Умереть он ему не мог позволить. Не сейчас. Марибор должен ответить за всё перед Богами, родом и волдаровцами.

Князь выдернул из-за пояса топор, прошёлся по кущам, ломая с треском кусты. Настругав охапку сухостоя, расчистил от прошлогодней листвы землю сапогом, сложил дрова, пихнул в серёдку растопку, чиркнул кресалом. Руки его от тяжёлой ноши тряслись, и он выбил искру только с третьего раза. Сноп оранжевых крапин посыпался на сосновую шелуху и птичий пух — мгновенно вспыхнули сучья, повалил густой горький дымок.

Вскоре жадно забились язычки пламени, занялись огнём и поленья, повеяло теплом. Данияр глядел на пламя неподвижно, постепенно подкладывая дрова, думал то о злосчастной развилине, где на них напали степняки, то о Вагнаре, которая поведала ему об изменнике, и мысли его метались, путались. Радмила. Жива ли она? Горьким осадком опускалась на дно его души мучительная тревога и неведение. Не смог уберечь молодую жену, успевшую так глубоко проникнуть в его душу.

Сдавленный стон со стороны вывел его из задумчивости. Марибор пошевелился.

Подложив ещё поленьев, Данияр поднялся. Скинув с плеч плащ, он постелил его подле очага. Приблизился к Марибору и, подцепив того под руки, тревожа раны, перетащил на плотный покров.

На бескровном лице княжича отразилась мука, прошлась по скуле судорога, он скривился, но не издал и звука, не открыл глаз.

— Здоровый, паскуда, — сплюнул в сторону Данияр.

Всё же степняки не поскупились, ошкурили весь правый бок. И что говорить, на рану было страшно глядеть: побурела и мокла, едва ли рёбра не торчали, а здоровая кожа покраснела вокруг. Данияр, сидевший в порубе, слышал его дикий крик, и внутри раздирало всё: то бросался в лютую ненависть, то падал до жалости. И верно лучше бы они его убили.

Теперь же Марибора ждёт позор и бесчестие.

Данияр опустился рядом с костром и откинулся спиной к поваленному дереву, но тут же шикнул зло — спину обдало горячей волной. Положив локти на колени, он уткнулся лбом в руки, устало закрыл глаза, ощущая жар от костра. Слушая, как бухает в ушах кровь, мыслями унёсся в тот день, когда вознесли на краду отца. Вновь и вновь прокручивал в голове минувшие события. Ведь он видел, как Вагнара вертелась подле Марибора, что лиса, ластилась, крутя пушистым хвостом, как глаза её голодно сверкали при виде дядьки.

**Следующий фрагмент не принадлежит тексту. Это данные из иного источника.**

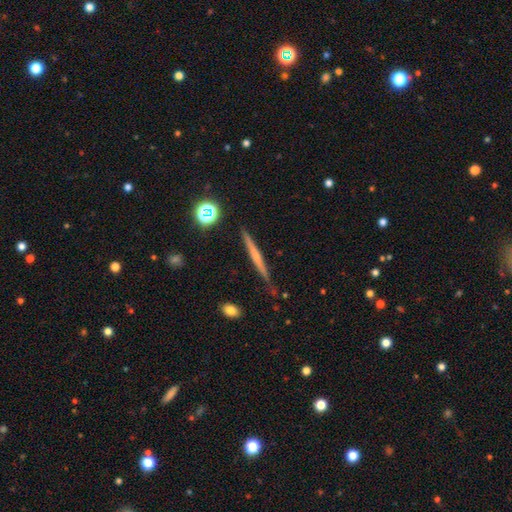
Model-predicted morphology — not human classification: Smooth or featured: featured or disk — 53% (smooth — 37%)
Edge-on disk: yes — 97% (no — 3%)
Edge-on bulge: none — 64% (rounded — 27%)
Merging: none — 85% (minor disturbance — 11%)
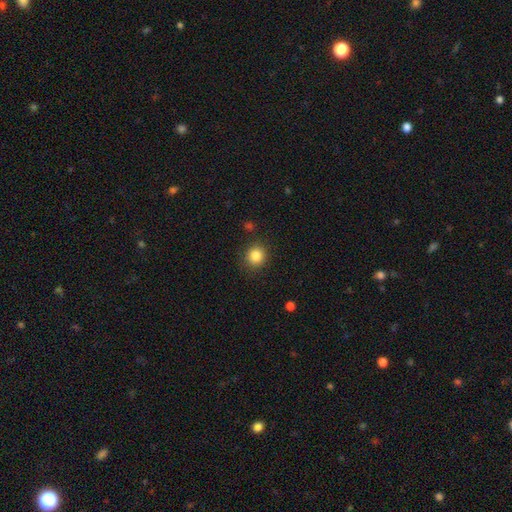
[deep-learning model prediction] Q: Smooth or featured?
A: smooth (84%); runner-up: star or artifact (11%)
Q: How rounded?
A: round (88%); runner-up: in between (12%)
Q: Merging?
A: none (88%); runner-up: minor disturbance (8%)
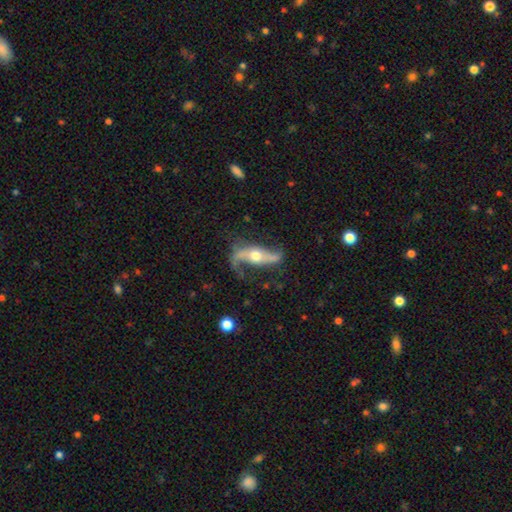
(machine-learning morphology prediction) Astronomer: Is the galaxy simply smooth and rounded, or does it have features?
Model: featured or disk — 82%.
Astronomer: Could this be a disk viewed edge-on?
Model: no — 75%.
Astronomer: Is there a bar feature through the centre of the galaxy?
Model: no — 53%.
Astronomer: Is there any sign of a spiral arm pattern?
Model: yes — 90%.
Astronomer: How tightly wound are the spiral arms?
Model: loose — 81%.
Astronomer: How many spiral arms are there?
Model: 2 — 89%.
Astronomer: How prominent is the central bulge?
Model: moderate — 71%.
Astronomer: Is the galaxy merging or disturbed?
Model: none — 59%.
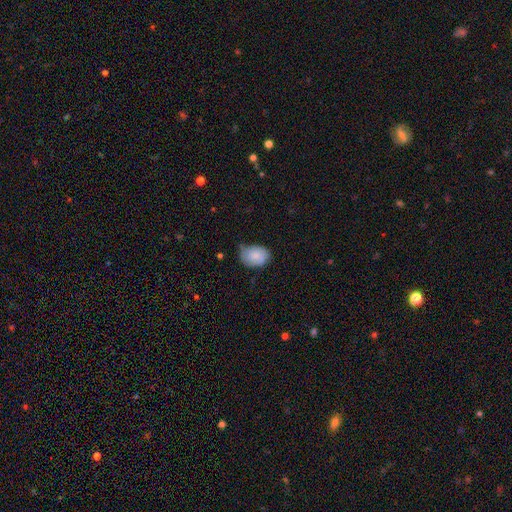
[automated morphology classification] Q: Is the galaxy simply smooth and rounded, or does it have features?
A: smooth — 81%.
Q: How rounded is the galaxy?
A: in between — 73%.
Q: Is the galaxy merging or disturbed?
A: none — 54%.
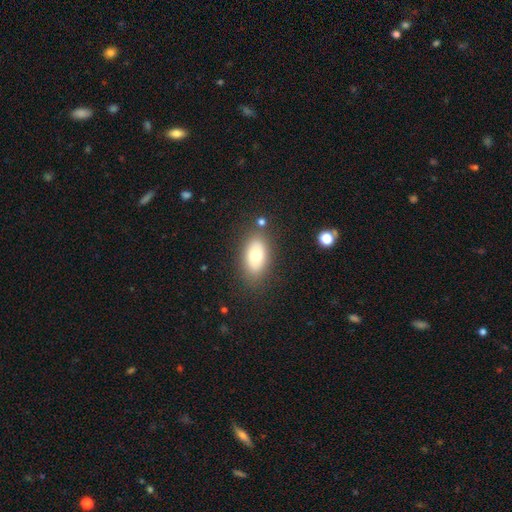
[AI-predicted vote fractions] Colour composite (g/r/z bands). It shows a smooth galaxy with no disk features (71%) that is in between round and cigar-shaped (90%). Merging: none (81%).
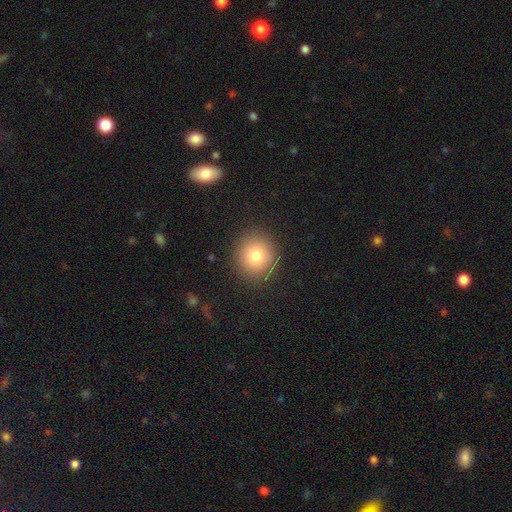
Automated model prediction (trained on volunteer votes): A smooth galaxy with no disk features (79%) that is round (91%). Merging: none (89%).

Каким же глупцом он был тогда, раз не увидел, что в её глазах горело бесстыдное плотское желание.

«Какой же страшный морок застилал ум?»

Не понял сразу, какую гадюку пригрел в княжестве, и не мог себе этого никак простить. Никогда не простит. Внутри сжималась щемящая боль. Данияр скривился. Он верил княженке, потерявшей честь, предавшей свой род. Зачем отпустила? Зная, что Данияр не оставит всё так. Теперь отцу её, сарьярьскому князю Всеволоду, несдобровать! Но с ним он разберётся ещё. А пока суд над отступником. После соберёт дружину и пойдёт по следам в степь, растопчет в прах змеиное гнездо Оскабы, задушит собственными руками Вагнару. Только добраться бы скорее до Волдара.

Данияр сжал кулаки, не открывая глаз, вслушался в сиплое дыхание Марибора, от чего внутри снова загорелась ненависть вперемешку с жалостью.

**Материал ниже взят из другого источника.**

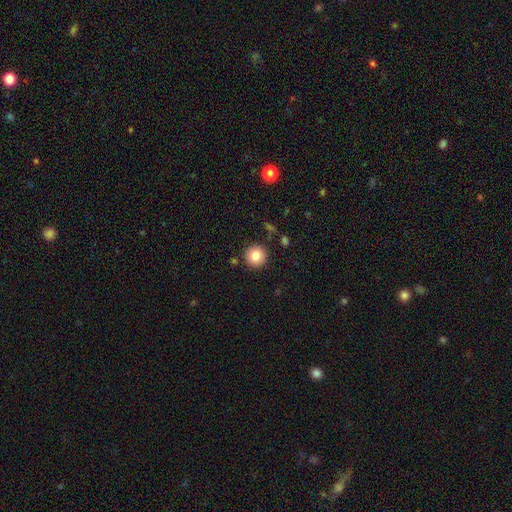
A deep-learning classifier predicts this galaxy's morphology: Smooth or featured? smooth (83%)
How rounded? round (95%)
Merging? none (89%)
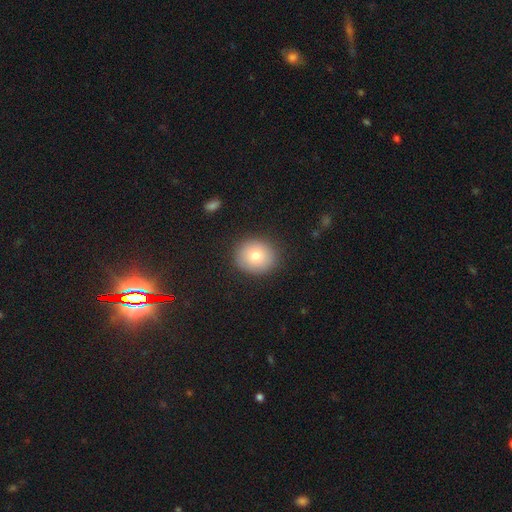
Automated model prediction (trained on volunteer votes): Smooth or featured? smooth (77%)
How rounded? round (74%)
Merging? none (88%)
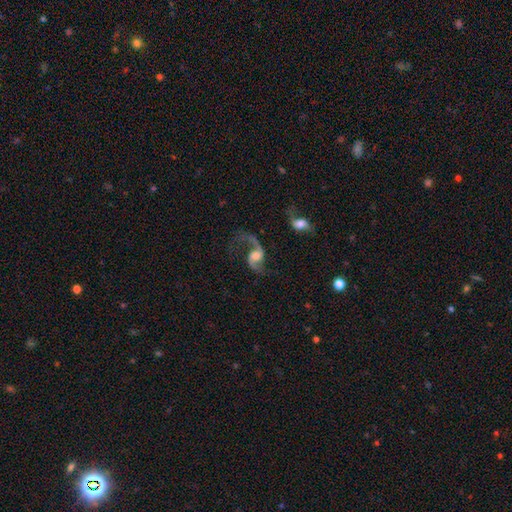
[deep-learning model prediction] Smooth or featured? featured or disk (87%)
Edge-on disk? no (97%)
Bar? no (55%)
Spiral arms? yes (96%)
Spiral winding? loose (80%)
Spiral arm count? 2 (87%)
Bulge size? moderate (46%)
Merging? none (57%)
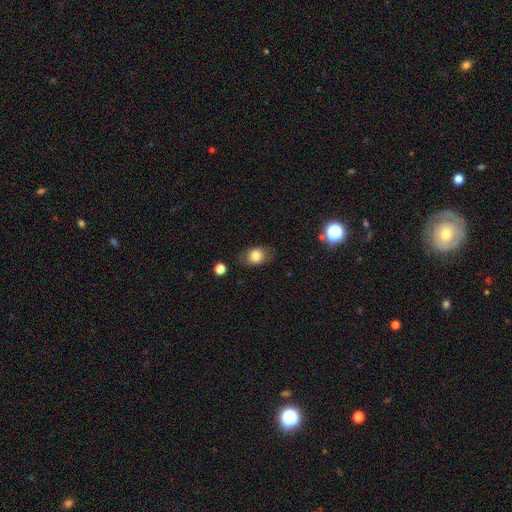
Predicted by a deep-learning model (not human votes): Smooth or featured? Predicted: smooth (p=0.80). How rounded? Predicted: in between (p=0.55). Merging? Predicted: none (p=0.76).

Как мог Славер позволить Марибору войти в род? Как мог принять байстрюка?

Данияр оскалился, и в этот миг ярость в нём поборола все чувства. Она коверкала и ломала, князь сокрушительно ударил кулаками о землю, не в силах что-либо сделать ещё. Не в силах снести несправедливость. Марибор убил своего брата, едва не погубил его самого, и если бы не ялыньская травница…

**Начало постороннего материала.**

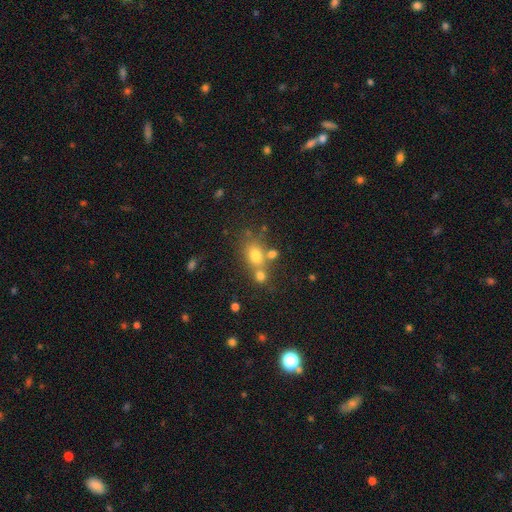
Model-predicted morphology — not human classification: Q: Smooth or featured?
A: smooth (69%); runner-up: star or artifact (17%)
Q: How rounded?
A: in between (53%); runner-up: round (45%)
Q: Merging?
A: none (49%); runner-up: merger (34%)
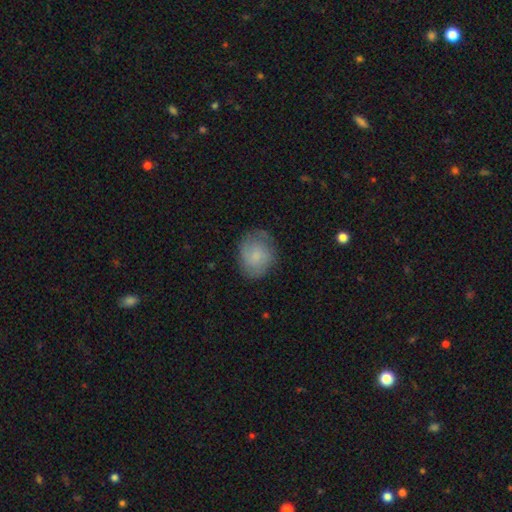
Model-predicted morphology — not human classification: Smooth or featured? Predicted: smooth (p=0.69). How rounded? Predicted: round (p=0.60). Merging? Predicted: none (p=0.69).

Вспомнив Зариславу, почувствовал, что гнев опал. Пальцы Данияра расправились.

«Смогла ли она спастись? Так и не доехала до перепутья, а уж немного оставалось. Ей он обязан жизнью, а получилось, что сгубил…»

Данияр надсадно выдохнул. Лучше бы он пал вместе с другими, по чести. Перун, хозяин молний, не дал силу побить врага. Повязали, как щенят, и увезли. Позор. Как теперь на него будут смотреть предки, народ? Данияр явственно ощутил укоряющий взор Горислава, будто он был сейчас рядом, средь деревьев, и наблюдал за ним со стороны. Отец всегда был чёрств и теперь глядит сурово из тени забвения. До его величия Данияру не дотянуться. Какой из него князь, что позволил обмануть себя блуднице, заманить в лес, совершить клятву? Данияру сделалось гадко и паршиво. Он вспомнил, как после ранения стрелой пришёл в себя у Наволода в избе. Долго думал над своим безответственным, безрассудным поступком, не мог себе простить такого попустительства — как желторотый отрок, побежал за юбкой Вагнары.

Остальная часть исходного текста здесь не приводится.